Unfreiwilliges Aus des Clubs
Freiwillig haben Kono und seine Spezln nicht aufgehört mit dem Roots Club. Irgendwann wurde der Gasthof verkauft, es gründete sich eine Wirtschafts AG. „Weder die Gemeinde noch die AG wollte an uns verpachten. Leider!“, sagt Kono. Er wandte sich dann anderen Projekten in der Gastro zu, von der Panzerhalle über das Gecko’s bis schließlich zur Beach Bear.
Trotzdem ist der Mythos ungebrochen: Wenn keine Corona-Zeiten sind, lebt der Roots Club einmal im Jahr zwischen Weihnachten und Silvester wieder zur Revival-Party auf. „Und man trifft die gleichen Leute wie früher. Nur dass sie halt jetzt Kinder haben und schon Wochen im Voraus einen Babysitter extra organisieren“, sagt Kono.

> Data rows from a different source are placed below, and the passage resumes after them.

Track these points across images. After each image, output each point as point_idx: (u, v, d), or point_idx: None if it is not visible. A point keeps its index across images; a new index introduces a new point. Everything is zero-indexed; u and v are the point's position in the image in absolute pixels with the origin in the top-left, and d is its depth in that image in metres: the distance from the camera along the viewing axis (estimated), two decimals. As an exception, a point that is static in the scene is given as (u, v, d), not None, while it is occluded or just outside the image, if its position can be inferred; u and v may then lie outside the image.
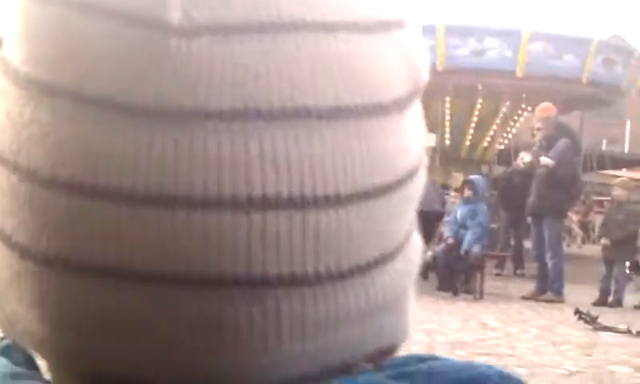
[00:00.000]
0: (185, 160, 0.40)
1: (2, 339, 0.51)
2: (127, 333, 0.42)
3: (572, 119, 16.60)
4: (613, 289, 10.49)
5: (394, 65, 0.47)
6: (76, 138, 0.40)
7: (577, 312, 8.62)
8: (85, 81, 0.40)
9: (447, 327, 8.24)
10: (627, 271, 11.21)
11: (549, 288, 10.56)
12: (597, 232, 14.08)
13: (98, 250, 0.40)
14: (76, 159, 0.40)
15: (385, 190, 0.47)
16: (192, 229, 0.40)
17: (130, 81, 0.39)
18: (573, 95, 16.07)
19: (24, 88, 0.41)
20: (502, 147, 17.90)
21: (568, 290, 10.67)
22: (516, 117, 18.31)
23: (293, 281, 0.43)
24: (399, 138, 0.47)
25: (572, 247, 19.59)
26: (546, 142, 10.59)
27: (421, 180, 0.51)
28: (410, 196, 0.50)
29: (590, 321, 8.50)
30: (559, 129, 10.75)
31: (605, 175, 20.53)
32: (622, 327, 8.38)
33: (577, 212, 19.85)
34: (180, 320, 0.41)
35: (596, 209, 18.03)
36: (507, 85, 15.67)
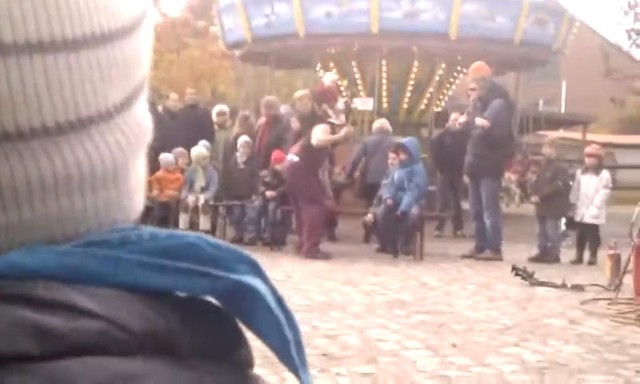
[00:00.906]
0: None
1: None
2: None
3: (508, 81, 16.70)
4: (549, 245, 10.64)
5: None
6: None
7: (513, 268, 8.74)
8: None
9: (386, 287, 8.27)
10: (563, 227, 11.38)
11: (487, 246, 10.67)
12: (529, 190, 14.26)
13: None
14: None
15: (71, 46, 0.48)
16: None
17: None
18: (506, 56, 16.20)
19: None
20: (439, 110, 17.98)
21: (506, 248, 10.80)
22: (452, 79, 18.40)
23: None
24: None
25: (511, 206, 19.86)
26: (481, 103, 10.65)
27: (133, 47, 0.51)
28: (114, 61, 0.50)
29: (526, 276, 8.61)
30: (494, 89, 10.81)
31: (542, 136, 20.78)
32: (557, 282, 8.51)
33: (515, 172, 20.11)
34: None
35: (533, 168, 18.18)
36: (441, 47, 15.71)
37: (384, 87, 17.15)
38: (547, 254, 10.48)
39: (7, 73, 0.46)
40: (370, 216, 11.03)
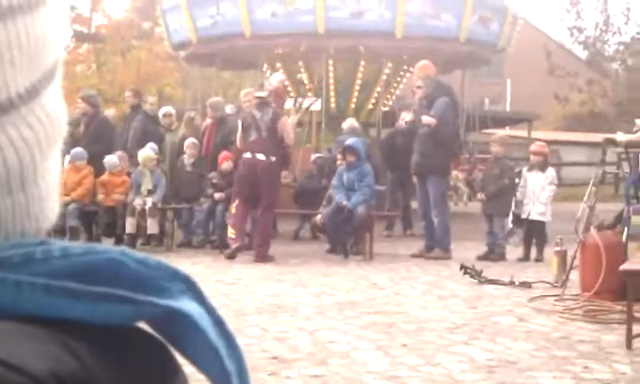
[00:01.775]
0: None
1: None
2: None
3: (453, 79, 16.82)
4: (497, 243, 10.73)
5: None
6: None
7: (462, 267, 8.78)
8: None
9: (336, 288, 8.26)
10: (510, 224, 11.48)
11: (436, 245, 10.72)
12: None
13: None
14: None
15: None
16: None
17: None
18: (452, 55, 16.32)
19: None
20: (387, 109, 18.05)
21: (455, 247, 10.87)
22: (398, 78, 18.50)
23: None
24: None
25: (459, 205, 20.02)
26: (427, 101, 10.69)
27: (40, 26, 0.44)
28: (17, 41, 0.42)
29: (475, 275, 8.67)
30: (439, 88, 10.86)
31: (488, 134, 21.01)
32: (506, 279, 8.58)
33: (462, 170, 20.27)
34: None
35: (480, 167, 18.38)
36: (388, 46, 15.77)
37: (331, 87, 17.17)
38: (494, 252, 10.56)
39: None
40: (319, 217, 11.00)
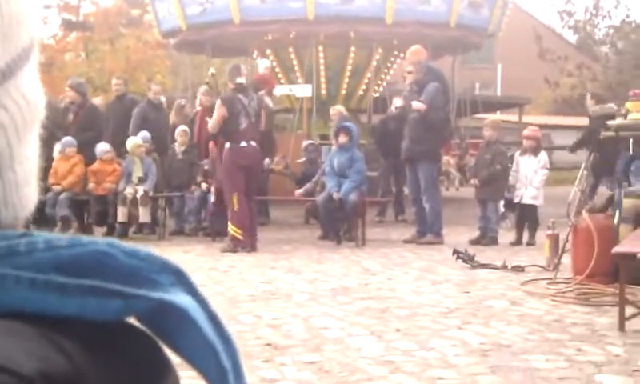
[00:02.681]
0: None
1: None
2: None
3: (444, 64, 16.80)
4: (489, 227, 10.74)
5: None
6: None
7: (455, 252, 8.80)
8: None
9: (329, 275, 8.26)
10: (502, 209, 11.50)
11: (428, 231, 10.72)
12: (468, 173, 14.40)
13: None
14: None
15: None
16: None
17: None
18: (442, 40, 16.30)
19: None
20: (378, 95, 18.03)
21: (447, 232, 10.88)
22: (389, 64, 18.47)
23: None
24: None
25: (451, 190, 20.03)
26: (417, 87, 10.67)
27: (14, 1, 0.41)
28: None
29: (468, 259, 8.68)
30: (429, 73, 10.84)
31: (479, 119, 21.01)
32: (498, 263, 8.59)
33: (454, 155, 20.28)
34: None
35: (471, 151, 18.40)
36: (378, 32, 15.73)
37: (322, 73, 17.13)
38: (486, 237, 10.58)
39: None
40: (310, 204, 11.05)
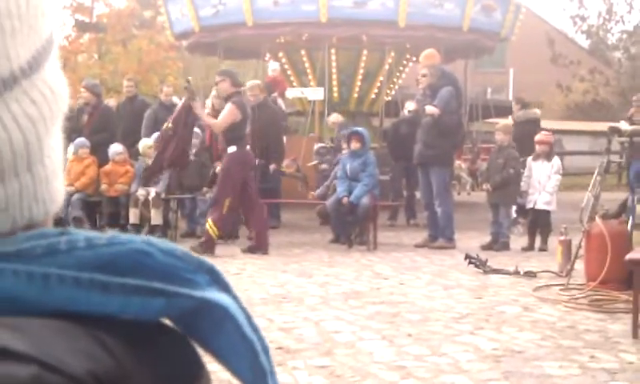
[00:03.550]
0: None
1: None
2: None
3: (456, 68, 16.77)
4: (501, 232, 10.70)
5: None
6: None
7: (467, 257, 8.77)
8: None
9: (341, 278, 8.24)
10: (514, 214, 11.46)
11: (440, 235, 10.69)
12: (480, 178, 14.38)
13: None
14: None
15: None
16: None
17: None
18: (455, 43, 16.25)
19: None
20: (389, 99, 18.00)
21: (459, 237, 10.85)
22: (401, 67, 18.44)
23: None
24: None
25: (462, 194, 19.98)
26: (430, 91, 10.65)
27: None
28: (16, 8, 0.39)
29: (480, 264, 8.65)
30: (443, 77, 10.82)
31: (491, 123, 20.96)
32: (510, 269, 8.56)
33: (465, 160, 20.23)
34: None
35: (483, 156, 18.35)
36: (390, 35, 15.71)
37: (334, 76, 17.12)
38: (498, 242, 10.53)
39: None
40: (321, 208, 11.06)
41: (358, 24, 15.44)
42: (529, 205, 10.69)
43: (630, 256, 6.12)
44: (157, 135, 11.61)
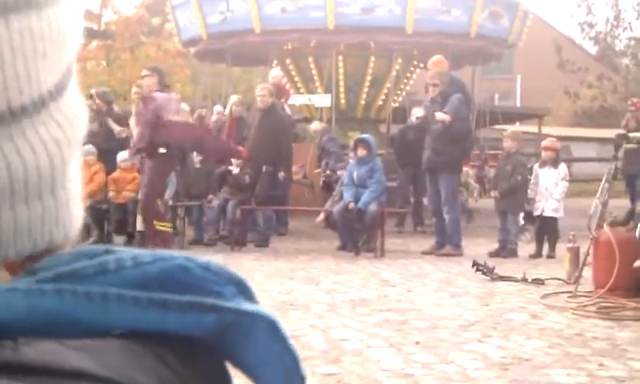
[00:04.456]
0: None
1: None
2: None
3: (463, 75, 16.77)
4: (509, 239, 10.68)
5: None
6: None
7: (474, 264, 8.75)
8: None
9: (348, 286, 8.24)
10: (522, 221, 11.44)
11: (447, 242, 10.68)
12: (488, 185, 14.36)
13: None
14: None
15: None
16: None
17: None
18: (462, 50, 16.27)
19: None
20: (397, 105, 18.01)
21: (466, 243, 10.83)
22: (408, 74, 18.45)
23: None
24: None
25: (469, 201, 19.96)
26: (441, 97, 10.64)
27: (64, 17, 0.42)
28: (47, 32, 0.40)
29: (487, 272, 8.63)
30: (452, 84, 10.81)
31: (498, 130, 20.94)
32: (518, 276, 8.54)
33: (473, 166, 20.21)
34: None
35: (491, 163, 18.33)
36: (398, 42, 15.73)
37: (341, 83, 17.14)
38: (506, 249, 10.51)
39: None
40: (322, 216, 11.06)
41: (366, 31, 15.47)
42: (536, 212, 10.67)
43: (638, 264, 6.10)
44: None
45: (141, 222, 11.01)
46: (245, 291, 0.43)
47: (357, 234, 10.81)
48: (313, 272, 9.12)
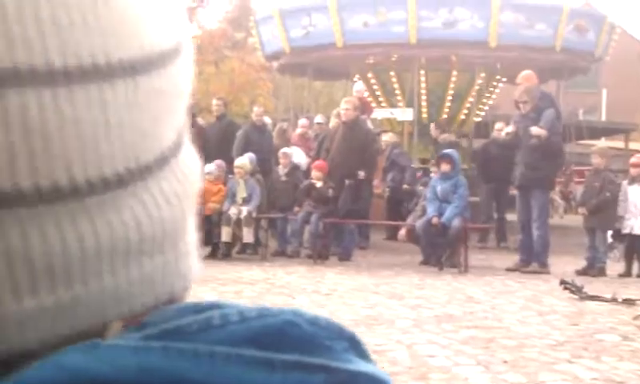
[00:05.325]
0: None
1: None
2: None
3: (548, 89, 16.52)
4: (597, 257, 10.45)
5: None
6: None
7: (562, 282, 8.57)
8: None
9: (433, 301, 8.17)
10: (610, 239, 11.18)
11: (534, 259, 10.49)
12: (576, 201, 14.08)
13: None
14: None
15: (129, 70, 0.38)
16: None
17: None
18: (547, 64, 16.03)
19: None
20: (479, 120, 17.84)
21: (552, 261, 10.64)
22: (491, 88, 18.26)
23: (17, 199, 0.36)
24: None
25: (554, 218, 19.64)
26: (534, 112, 10.44)
27: (180, 73, 0.42)
28: (168, 90, 0.41)
29: (576, 290, 8.44)
30: (543, 98, 10.63)
31: (583, 145, 20.55)
32: (608, 296, 8.33)
33: (558, 182, 19.89)
34: None
35: (576, 179, 18.03)
36: (481, 56, 15.61)
37: (423, 97, 17.07)
38: (594, 267, 10.28)
39: (58, 107, 0.36)
40: (403, 231, 11.04)
41: (448, 45, 15.39)
42: (625, 230, 10.42)
43: None
44: (251, 155, 11.76)
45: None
46: (356, 347, 0.42)
47: (440, 249, 10.73)
48: (396, 287, 9.08)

Ob es mit den Parties weitergeht, weiß er noch nicht. „Das hängt vom neuen Pächter vom Gasthof d’Feldwies ab“, sagt Kono (wir berichteten). Vielen Achentalern würde sich damit ein sehnsüchtiger Wunsch erfüllen.
DJ Meikl erinnert sich
Im Januar 1997 hat Michael Krammer aus Bergen (51) alias DJ Meikl das erste Mal im Roots Club aufgelegt. Vorher war er schon als Gast dort, oft haben er und seine Kumpel danach noch gefeiert. „Und einmal war der Kono dabei und hat gesagt: Dich brauch ich für den Roots Club!“, erzählt Meikl. Tatsächlich blieb er dem Roots Club als DJ bis zu dessen Ende treu.
Für ihn sei das Besondere gewesen, dass eben nicht nur zeitgenössische oder alte Kracher gespielt wurden, sondern beides: „Das gabs damals noch nicht.“ Roots-Club-Klassiker waren eben sowohl die McCoys mit „Hang on Sloopy“ als auch die White Stripes mit „Hotel Yorba“, Blurs „Song 2“ und die Monkees mit „I‘m a believer“.
Besonders in Erinnerung geblieben ist ihm „Fire Water Burn“ von der Bloodhond Gang. „Darin gab es die Zeile: ‚The roof is on fire‘, woraus im Roots Club immer ein lautes ‚The Roots is on fire‘ wurde“, erzählt Meikl. Und klar, der typische Tarantino-Sound mit Soul-Klassikern wie „Son of a Preacherman“ gehörten dazu. Eine Gage habe er damals nicht bekommen, für ihn war das Auflegen seine Art von weggehen: „Wir haben auf der Bühne viel Spaß gehabt, das war wie so ein Stammtisch.“
Der Rausschmeißer zum Ende des Clubbetriebs war an jedem Abend ein echter Klassiker: „New York, New York“ von Frank Sinatra.